On my first day at the book warehouse, D., the boss, is complaining of sore muscles and a bad headache. Baseball on Saturday, drinking with the boys on Sunday. “I done indulged too much,” he says wearily. His manner is relaxed and friendly. Even though he warns me “it’s lonely as hell out here,” I think to myself it won’t be too bad. R. works here, too. I talk to him later about his sister, who is 16 and has cancer. Her parents don’t want her to know. At first, he wanted to tell her. Now he’s not sure.
We joke about communists, homosexuals, long-legged women. The talk is dumb and easy. I want to share my feelings, but hold back, not certain whether that’s because I resist reducing the rich dimensions of my life to a joke, or because I simply can’t laugh at myself. But as the days pass by, I relax more and more, cursing the stubborn weight of the heaviest boxes with the same abandon; easing into the bawdiest, yet somehow innocent, humor; talking freely about the absurdities of my life, the hurts and mysteries and foolishness, too.
In the delivery van, downtown, we pass a pretty girl. D. rises from the driver’s seat, gyrating his hips.
“I couldn’t help myself,” he moans.
“You common fucker,” R. scolds. “She was only twelve years old.“
Idly, we talk about the rich life. R., who’s just finished college and has spent all his savings, dreams about his ship coming in. D., after more than ten years with the company, and a family to support, says that if someone gave him a million dollars he’d do some deep sea fishing, then buy some property, maybe a trailer court. “A trailer court?” R. asks incredulously, appalled at D.’s lack of adventure. We take turns being the butt of one another’s jokes. There is a genuine affection among us, but I wonder why it almost always is expressed as abuse, however friendly.
D. wonders whether hiring an all-white pitcher for his all-black baseball team will be a problem. R. tells us about the redneck in Town Hall the other night who objected to blacks and whites dancing together. “I’m not prejudiced,” the redneck said. “I have seven niggers working for me.”
D. shakes his head.
“That word nigger never cut no shit with me.”

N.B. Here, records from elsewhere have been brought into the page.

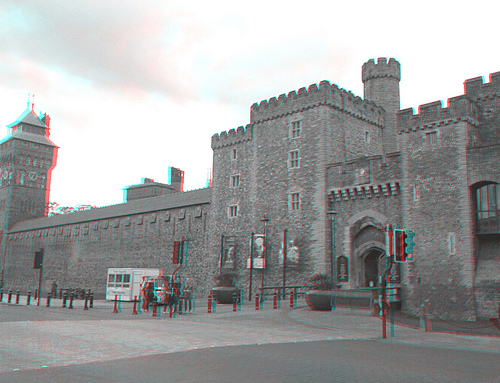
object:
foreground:
[0, 314, 500, 383]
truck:
[104, 267, 161, 301]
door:
[347, 215, 393, 313]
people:
[161, 279, 174, 314]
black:
[145, 287, 155, 309]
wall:
[0, 186, 211, 301]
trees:
[44, 200, 97, 218]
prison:
[208, 45, 410, 304]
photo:
[0, 0, 500, 383]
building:
[208, 45, 475, 320]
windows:
[287, 191, 301, 210]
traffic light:
[392, 223, 408, 263]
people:
[140, 276, 153, 314]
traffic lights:
[173, 240, 181, 264]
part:
[264, 329, 304, 352]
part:
[393, 251, 402, 261]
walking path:
[0, 298, 360, 373]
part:
[184, 329, 209, 350]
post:
[380, 223, 392, 337]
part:
[379, 287, 386, 297]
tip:
[357, 57, 402, 71]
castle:
[209, 57, 500, 319]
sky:
[0, 0, 500, 217]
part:
[72, 140, 97, 165]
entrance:
[359, 242, 386, 296]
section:
[372, 254, 384, 270]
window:
[287, 149, 301, 169]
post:
[33, 246, 44, 307]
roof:
[6, 104, 51, 128]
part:
[30, 116, 40, 126]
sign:
[247, 233, 264, 268]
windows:
[226, 203, 239, 219]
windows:
[228, 173, 241, 189]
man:
[369, 280, 384, 316]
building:
[0, 57, 500, 323]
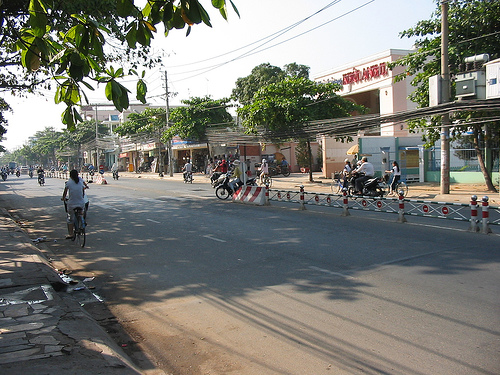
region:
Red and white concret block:
[235, 186, 266, 203]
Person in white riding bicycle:
[62, 169, 90, 241]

And all the time, surrounded by books. I feel like a prostitute might working in a VD clinic. The sour excess of my particular affection — words — surrounds me. All the wise and wonderful, all the cheap and fucking words of our time. Two dollars an hour to box and unbox them, count them and stack them. Two dollars an hour to spend the day in dreams, in past and future worlds, in imaginary discussions with my father, dying of cancer, too. “Two dollars just isn’t enough,” R. says. “Not for this job. Not for any job.”